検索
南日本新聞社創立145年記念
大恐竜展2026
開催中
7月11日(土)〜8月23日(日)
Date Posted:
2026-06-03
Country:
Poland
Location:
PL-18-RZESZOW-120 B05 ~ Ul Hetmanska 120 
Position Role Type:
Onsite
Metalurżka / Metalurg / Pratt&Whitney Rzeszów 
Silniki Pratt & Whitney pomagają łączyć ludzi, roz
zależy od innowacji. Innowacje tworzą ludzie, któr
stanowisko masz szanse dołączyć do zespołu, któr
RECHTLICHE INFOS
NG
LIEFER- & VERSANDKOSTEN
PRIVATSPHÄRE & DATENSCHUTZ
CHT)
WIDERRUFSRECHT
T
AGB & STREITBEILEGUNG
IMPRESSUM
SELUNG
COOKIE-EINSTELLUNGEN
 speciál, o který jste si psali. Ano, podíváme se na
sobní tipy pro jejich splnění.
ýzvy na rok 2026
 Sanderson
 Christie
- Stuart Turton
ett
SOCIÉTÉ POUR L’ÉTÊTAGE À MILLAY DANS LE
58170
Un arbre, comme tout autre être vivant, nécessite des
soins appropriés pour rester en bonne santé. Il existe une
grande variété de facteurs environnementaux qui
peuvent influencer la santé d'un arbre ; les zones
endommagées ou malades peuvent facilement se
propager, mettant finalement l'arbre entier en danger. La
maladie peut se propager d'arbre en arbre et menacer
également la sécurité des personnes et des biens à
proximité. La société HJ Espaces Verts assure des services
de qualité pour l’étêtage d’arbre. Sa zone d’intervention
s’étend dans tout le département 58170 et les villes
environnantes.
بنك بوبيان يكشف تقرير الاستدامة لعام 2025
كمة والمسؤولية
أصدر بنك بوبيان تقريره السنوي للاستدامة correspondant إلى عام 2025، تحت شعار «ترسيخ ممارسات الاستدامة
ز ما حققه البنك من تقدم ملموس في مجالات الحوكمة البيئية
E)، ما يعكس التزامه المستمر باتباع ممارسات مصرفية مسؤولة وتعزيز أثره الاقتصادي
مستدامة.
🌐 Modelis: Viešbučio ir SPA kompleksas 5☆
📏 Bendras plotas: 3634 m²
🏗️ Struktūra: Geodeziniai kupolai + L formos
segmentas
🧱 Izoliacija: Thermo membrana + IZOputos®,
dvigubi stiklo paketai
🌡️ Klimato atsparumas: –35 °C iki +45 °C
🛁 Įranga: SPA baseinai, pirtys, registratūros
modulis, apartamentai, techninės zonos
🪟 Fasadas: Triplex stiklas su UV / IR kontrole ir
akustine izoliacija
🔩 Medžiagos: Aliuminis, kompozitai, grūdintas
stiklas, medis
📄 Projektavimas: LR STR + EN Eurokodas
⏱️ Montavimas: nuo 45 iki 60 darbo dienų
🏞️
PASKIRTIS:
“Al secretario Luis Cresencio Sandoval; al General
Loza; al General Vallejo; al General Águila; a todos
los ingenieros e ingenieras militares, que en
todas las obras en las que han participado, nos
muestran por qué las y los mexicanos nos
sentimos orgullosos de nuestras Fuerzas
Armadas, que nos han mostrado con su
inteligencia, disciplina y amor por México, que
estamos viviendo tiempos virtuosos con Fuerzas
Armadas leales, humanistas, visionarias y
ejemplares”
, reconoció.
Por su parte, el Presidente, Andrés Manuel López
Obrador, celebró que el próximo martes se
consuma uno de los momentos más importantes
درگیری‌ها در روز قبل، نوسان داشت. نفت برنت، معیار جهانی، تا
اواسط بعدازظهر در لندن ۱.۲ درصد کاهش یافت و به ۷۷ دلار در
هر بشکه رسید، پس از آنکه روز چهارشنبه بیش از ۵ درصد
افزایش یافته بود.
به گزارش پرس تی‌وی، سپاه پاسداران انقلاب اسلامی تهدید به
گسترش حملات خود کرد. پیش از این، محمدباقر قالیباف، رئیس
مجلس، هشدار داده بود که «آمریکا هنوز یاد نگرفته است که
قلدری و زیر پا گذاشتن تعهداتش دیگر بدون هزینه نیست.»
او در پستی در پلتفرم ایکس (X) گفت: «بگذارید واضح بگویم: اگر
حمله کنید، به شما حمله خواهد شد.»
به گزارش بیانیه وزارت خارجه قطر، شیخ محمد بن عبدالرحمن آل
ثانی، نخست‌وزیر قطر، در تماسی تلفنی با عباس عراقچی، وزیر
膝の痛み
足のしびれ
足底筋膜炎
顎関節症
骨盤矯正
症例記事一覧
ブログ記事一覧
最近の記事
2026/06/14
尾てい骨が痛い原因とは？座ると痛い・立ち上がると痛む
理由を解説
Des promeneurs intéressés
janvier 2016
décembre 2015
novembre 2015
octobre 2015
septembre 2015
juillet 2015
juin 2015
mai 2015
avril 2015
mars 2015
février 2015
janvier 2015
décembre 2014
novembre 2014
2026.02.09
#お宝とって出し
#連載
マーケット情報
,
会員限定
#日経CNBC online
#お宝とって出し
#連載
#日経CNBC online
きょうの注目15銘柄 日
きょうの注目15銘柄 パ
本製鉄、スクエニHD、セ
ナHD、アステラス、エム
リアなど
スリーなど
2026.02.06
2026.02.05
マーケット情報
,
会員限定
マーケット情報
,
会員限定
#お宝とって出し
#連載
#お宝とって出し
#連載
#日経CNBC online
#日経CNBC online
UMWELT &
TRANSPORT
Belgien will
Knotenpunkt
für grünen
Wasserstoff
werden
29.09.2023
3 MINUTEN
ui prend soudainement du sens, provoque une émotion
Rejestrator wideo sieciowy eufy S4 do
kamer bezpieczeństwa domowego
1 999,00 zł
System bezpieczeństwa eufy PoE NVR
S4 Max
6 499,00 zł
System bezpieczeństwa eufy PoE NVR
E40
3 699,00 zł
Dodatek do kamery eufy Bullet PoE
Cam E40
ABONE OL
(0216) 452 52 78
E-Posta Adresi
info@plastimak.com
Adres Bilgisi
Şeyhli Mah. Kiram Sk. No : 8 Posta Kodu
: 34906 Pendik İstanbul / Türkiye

====

• **INSTRUCTIONS FOR THE TASK**
Copy out each line of the material in which the word "درصد" turns up.

• **EXPECTED OUTPUT**
اواسط بعدازظهر در لندن ۱.۲ درصد کاهش یافت و به ۷۷ دلار در
هر بشکه رسید، پس از آنکه روز چهارشنبه بیش از ۵ درصد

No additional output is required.